Ahead of her tour dates with Swans in September, DiS is thrilled to premiere Carla Bozulich's new video.
'Deeper Than The Well' features on her new album Boy, which was released on Constellation back in March. It's a fantastic record. So good in fact that (spoiler alert!) it has made our forthcoming list of the 20 best albums of the first half of 2014, with DiS' J.R. Moores commenting:
Bozulich has described Boy as her “pop” album. It isn’t pop, it’s as bloody weird as ever, only all the songs are under five minutes long. It’s wonky modern blues of such musical and lyrical depth that the album reveals something new each time you give it a spin. Who needs Tom Waits anyway?

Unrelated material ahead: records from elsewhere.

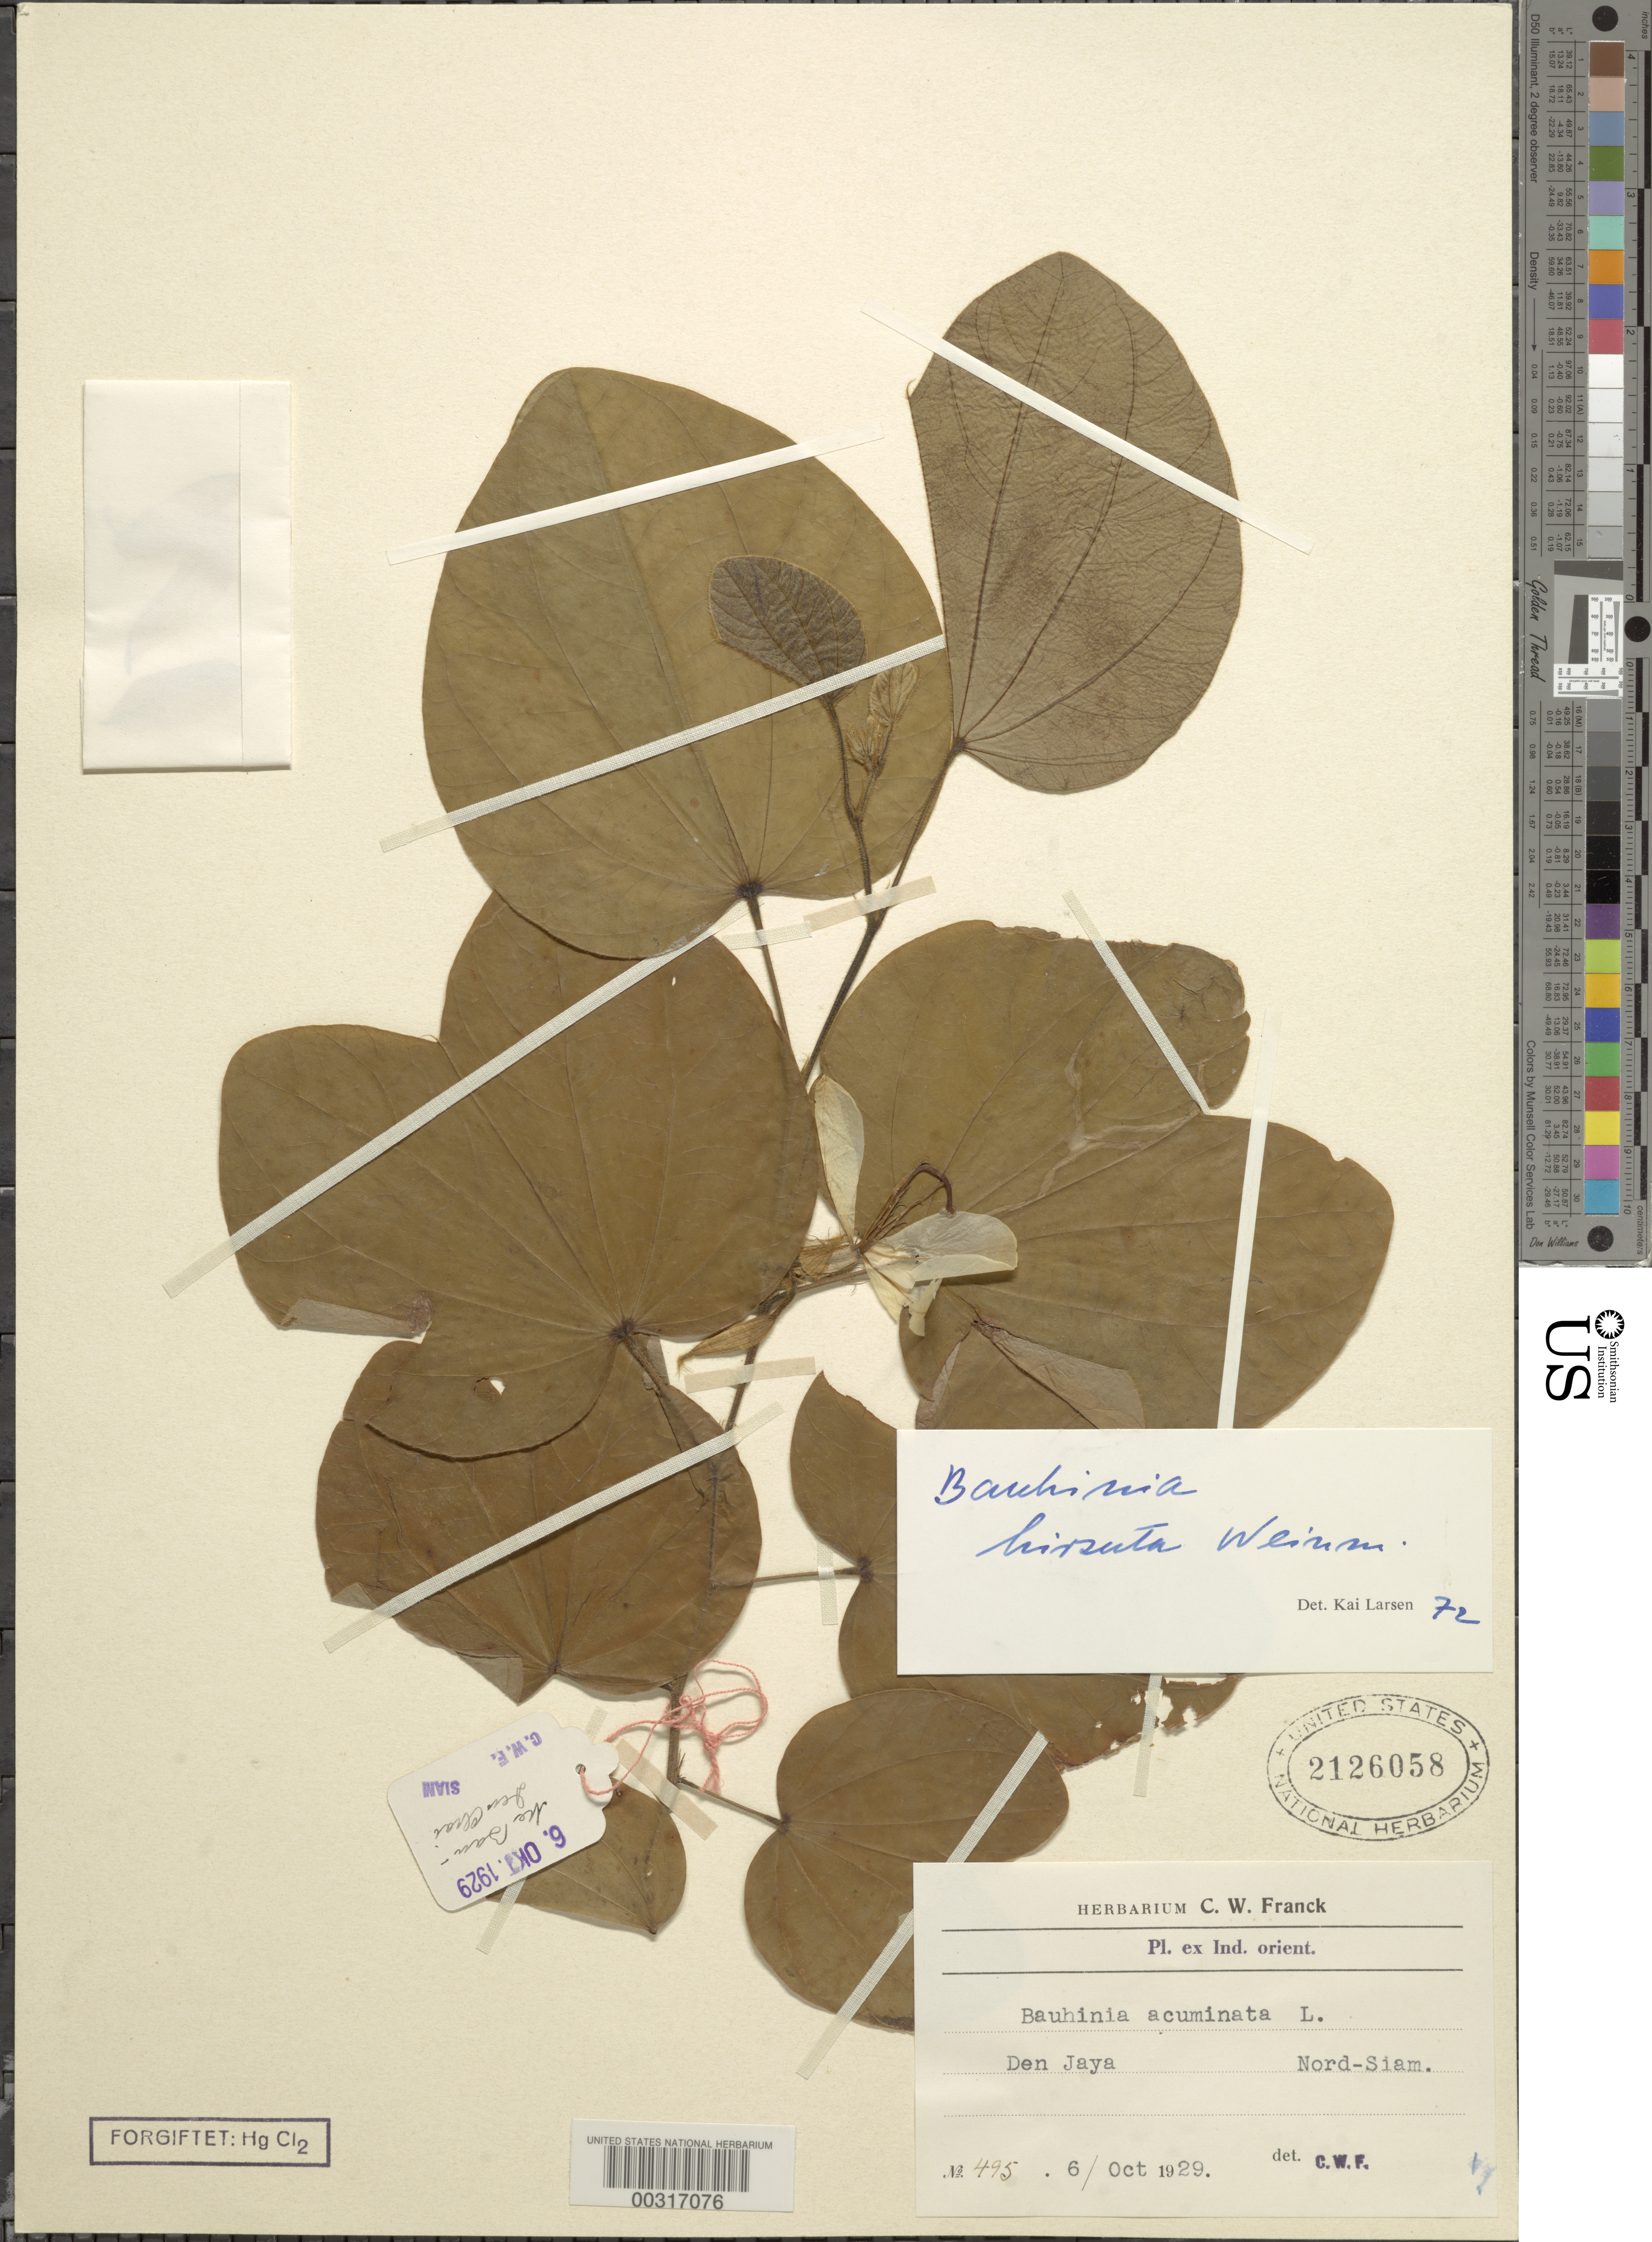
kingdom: Plantae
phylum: Tracheophyta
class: Magnoliopsida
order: Fabales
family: Fabaceae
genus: Bauhinia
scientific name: Bauhinia acuminata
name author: L.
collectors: C. Franck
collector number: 495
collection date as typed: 06 Oct 1929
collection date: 1929-10-06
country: Thailand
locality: Den jaya, north siam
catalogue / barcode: US 2126058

Without further ado, here is the video:
Pick up a copy of the album from cstrecords.com.
Carla Bozulich is an art-punk heroine. Time and again she has headed up bands that sound like nothing else and arguably stake out genres unto themselves: the bent agit-prop of Ethyl Meatplow; the ferocious roots-tinged epic rock of The Geraldine Fibbers; the vocal-driven sound-art of Scarnella and Evangelista; her large-scale performances including the ongoing Eyes For Ears series. Her first "solo" record, the 2003 album-length cover of Willie Nelson's Red Headed Stranger, was rightly hailed as a masterpiece of reinterpretation and recontextualisation. Her first album for Constellation was 2006’s Evangelista, after which Bozulich adopted the Evangelista moniker for subsequent work, and released three more albums between 2008-2011. She has set aside Evangelista for now, to focus on the songs that form Boy, her third record under her own name.
Boy is Carla's self-proclaimed "pop record" and undoubtedly it is, albeit within the context of her particular path of experimentation and deconstruction. Boy is a refreshing and much-needed reminder of what pop – as an oblique angle, influence, and intent – can do in the hands of a ferociously commanding singer/lyricist who has cut her teeth on genre-bending, genre–blending, and DIY aesthetics. Bozulich says she was “resuscitated” in her teenage years by punk rock, and then “destroyed, in a good way” by people re-inventing the idea of how music works. Here is a batch of ten songs that clock in at 3-5 minutes each, mostly hewing to recognizable structures of verse, chorus and bridge, but full of destabilizing accents and strategies, and nothing that could read as winking irony, gloss or mere effect/affect. The songs are grounded by hooks and melodies, delivered by the singing itself, with the underlying instrumentation and arrangements always in the service of Carla's voice and lyrics – in that respect, there is a strong through-line from the Evangelista albums. But Boy sharpens and focuses each song's intent and structure; unlike most of the Evangelista work, this new album, apart from a song or two, would not be mistaken for sound art, dark ambient, or quasi-Industrial music.
While she wrote most of it, played the majority of the instruments and made the album artwork, the album’s creation was aided, abetted and sometimes rescued by the input of John Eichenseer (aka JHNO). The duo traveled and played together all over North America, Europe, South America and India - with a particularly fruitful burst of writing on a tiny island off the coast of Istanbul. They joined the Italian drummer Andrea Belfi in Berlin to record with his impeccable rhythmic support. The songwriting reflects a life of travel - remaining purposefully uprooted and nomadic, living without ever really unpacking that single bag - and guided by some of Bozulich's most perceptive, honest and sometimes venomous lyrics.
Boy unfurls a beautiful, unsettling narrative wrung from an artistic life of unflinching creative experience, commitment, courage and learning. It is sharp, supple, satisfying and generous.